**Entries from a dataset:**
'''

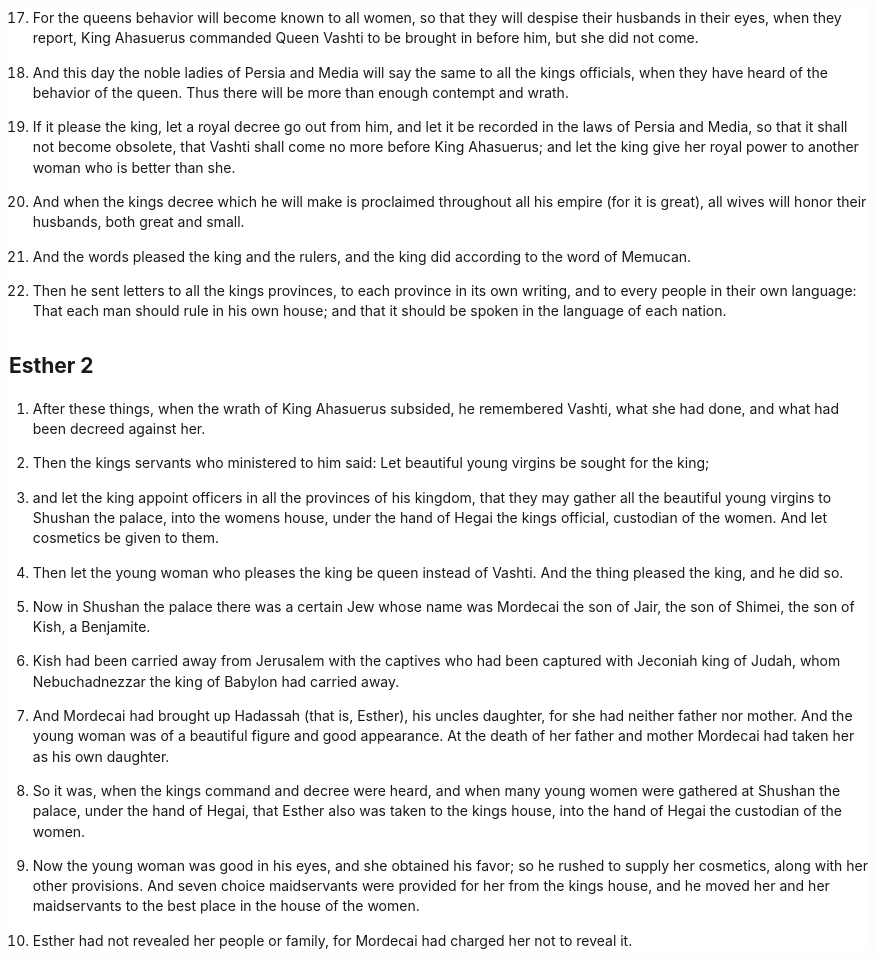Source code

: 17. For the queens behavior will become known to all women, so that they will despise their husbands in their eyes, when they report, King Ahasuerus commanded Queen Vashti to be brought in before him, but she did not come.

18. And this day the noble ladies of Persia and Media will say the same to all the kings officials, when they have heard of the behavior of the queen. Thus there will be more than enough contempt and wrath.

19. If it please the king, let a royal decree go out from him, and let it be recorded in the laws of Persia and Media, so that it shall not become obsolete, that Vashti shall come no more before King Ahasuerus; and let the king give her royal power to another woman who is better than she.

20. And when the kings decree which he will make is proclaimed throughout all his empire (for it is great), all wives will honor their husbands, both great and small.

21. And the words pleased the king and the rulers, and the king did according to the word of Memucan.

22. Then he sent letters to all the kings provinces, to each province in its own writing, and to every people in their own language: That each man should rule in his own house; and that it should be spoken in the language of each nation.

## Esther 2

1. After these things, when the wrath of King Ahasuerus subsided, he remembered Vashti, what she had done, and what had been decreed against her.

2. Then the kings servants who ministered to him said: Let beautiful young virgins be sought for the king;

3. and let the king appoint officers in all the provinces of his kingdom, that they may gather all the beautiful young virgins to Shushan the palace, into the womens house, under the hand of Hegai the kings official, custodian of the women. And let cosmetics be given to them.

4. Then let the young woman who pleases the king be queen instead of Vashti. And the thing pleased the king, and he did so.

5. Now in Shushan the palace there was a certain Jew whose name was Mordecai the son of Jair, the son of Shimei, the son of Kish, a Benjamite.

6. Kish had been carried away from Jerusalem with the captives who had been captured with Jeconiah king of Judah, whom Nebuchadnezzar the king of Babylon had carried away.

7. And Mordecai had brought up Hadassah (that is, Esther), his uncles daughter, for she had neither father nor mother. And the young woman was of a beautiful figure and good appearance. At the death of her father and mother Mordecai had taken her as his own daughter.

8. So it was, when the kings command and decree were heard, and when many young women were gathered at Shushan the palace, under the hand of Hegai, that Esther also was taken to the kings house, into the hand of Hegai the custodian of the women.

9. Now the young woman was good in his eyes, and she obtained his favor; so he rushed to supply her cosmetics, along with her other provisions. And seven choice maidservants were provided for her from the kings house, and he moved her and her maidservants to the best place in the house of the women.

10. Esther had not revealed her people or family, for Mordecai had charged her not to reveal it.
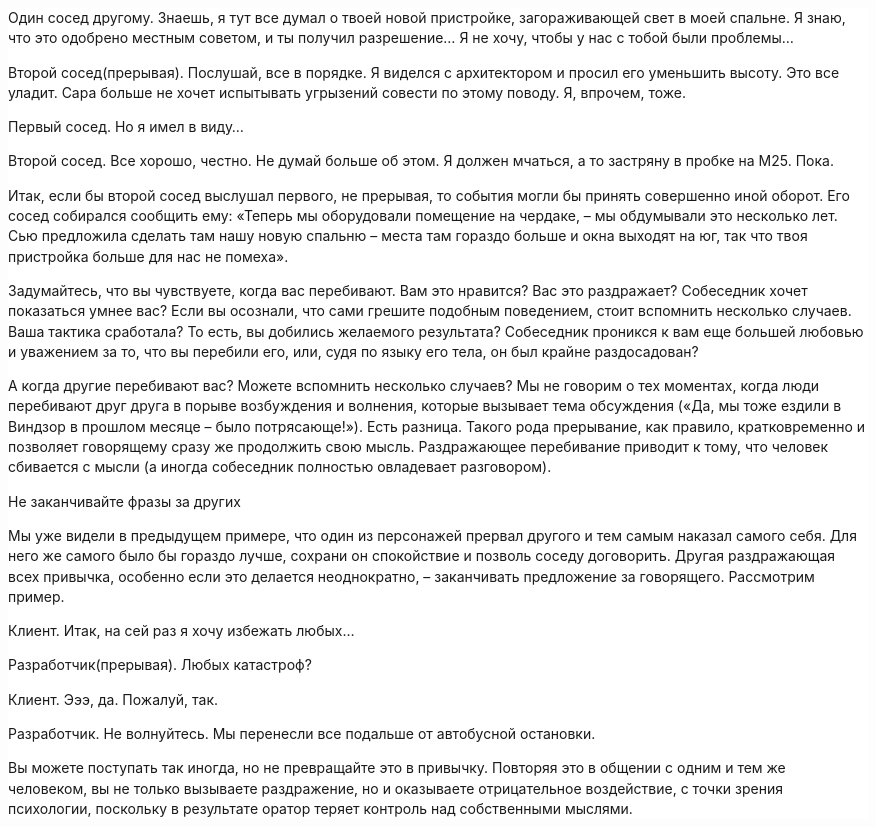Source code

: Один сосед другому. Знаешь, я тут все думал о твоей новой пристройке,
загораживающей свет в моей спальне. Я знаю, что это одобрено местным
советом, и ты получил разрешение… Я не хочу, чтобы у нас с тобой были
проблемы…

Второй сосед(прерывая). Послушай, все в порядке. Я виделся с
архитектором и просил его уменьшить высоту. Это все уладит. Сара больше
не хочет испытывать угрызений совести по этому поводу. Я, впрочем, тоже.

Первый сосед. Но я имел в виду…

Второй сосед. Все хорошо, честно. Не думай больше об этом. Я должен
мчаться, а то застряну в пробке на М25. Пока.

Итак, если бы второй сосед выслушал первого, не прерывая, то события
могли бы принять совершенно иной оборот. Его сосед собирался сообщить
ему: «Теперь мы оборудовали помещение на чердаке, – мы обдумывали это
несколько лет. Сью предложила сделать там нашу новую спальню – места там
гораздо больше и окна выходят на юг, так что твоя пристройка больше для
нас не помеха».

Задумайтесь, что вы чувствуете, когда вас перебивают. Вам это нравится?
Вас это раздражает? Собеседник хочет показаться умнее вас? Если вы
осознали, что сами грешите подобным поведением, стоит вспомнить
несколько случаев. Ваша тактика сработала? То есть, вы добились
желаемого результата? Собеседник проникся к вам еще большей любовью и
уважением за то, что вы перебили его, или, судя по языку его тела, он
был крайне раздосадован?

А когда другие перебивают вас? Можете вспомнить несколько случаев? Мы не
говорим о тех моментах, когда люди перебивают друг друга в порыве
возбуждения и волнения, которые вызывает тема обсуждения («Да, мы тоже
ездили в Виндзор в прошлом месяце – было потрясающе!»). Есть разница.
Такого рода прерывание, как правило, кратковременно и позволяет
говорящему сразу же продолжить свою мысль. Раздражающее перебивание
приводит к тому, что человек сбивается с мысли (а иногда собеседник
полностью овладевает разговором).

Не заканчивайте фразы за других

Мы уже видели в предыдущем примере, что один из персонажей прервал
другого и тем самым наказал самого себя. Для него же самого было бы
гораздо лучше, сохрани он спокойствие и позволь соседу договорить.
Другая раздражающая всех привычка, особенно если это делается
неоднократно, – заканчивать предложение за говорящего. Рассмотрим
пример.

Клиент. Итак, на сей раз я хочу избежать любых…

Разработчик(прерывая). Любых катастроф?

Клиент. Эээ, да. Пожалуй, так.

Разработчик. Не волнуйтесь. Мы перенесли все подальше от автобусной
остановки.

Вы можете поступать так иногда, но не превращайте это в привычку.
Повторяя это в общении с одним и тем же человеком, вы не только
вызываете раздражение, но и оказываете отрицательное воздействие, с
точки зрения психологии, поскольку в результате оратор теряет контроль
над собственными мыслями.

'''
'''

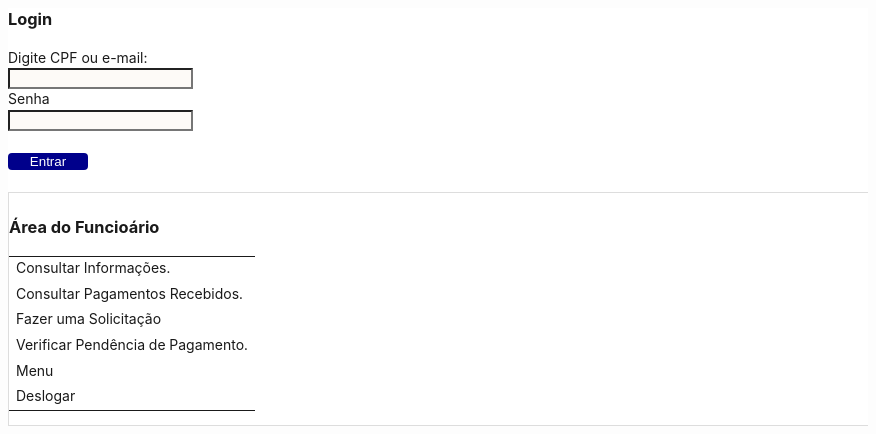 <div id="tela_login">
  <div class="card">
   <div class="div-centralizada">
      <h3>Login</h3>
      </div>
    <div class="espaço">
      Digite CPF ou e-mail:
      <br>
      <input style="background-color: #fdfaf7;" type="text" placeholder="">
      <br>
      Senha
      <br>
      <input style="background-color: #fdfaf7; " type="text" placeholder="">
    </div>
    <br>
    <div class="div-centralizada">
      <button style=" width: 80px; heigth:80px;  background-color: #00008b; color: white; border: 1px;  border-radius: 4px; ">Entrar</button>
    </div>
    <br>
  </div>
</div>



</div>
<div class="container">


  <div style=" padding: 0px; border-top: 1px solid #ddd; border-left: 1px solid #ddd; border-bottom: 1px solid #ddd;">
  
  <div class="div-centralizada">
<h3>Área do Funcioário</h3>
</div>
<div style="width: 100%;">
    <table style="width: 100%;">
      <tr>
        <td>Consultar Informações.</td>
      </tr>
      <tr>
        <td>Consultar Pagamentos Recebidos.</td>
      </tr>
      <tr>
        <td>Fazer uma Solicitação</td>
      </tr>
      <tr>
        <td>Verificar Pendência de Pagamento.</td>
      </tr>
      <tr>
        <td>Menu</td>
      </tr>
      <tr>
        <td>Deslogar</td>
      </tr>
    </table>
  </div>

'''

**TASK PROMPT:** Reproduce verbatim the span of the entries above that begins with the line containing "4. Then let" and ends with the line containing "5. Now in Shushan", including both of those lines.

**EXERCISE ANSWER:**
4. Then let the young woman who pleases the king be queen instead of Vashti. And the thing pleased the king, and he did so.

5. Now in Shushan the palace there was a certain Jew whose name was Mordecai the son of Jair, the son of Shimei, the son of Kish, a Benjamite.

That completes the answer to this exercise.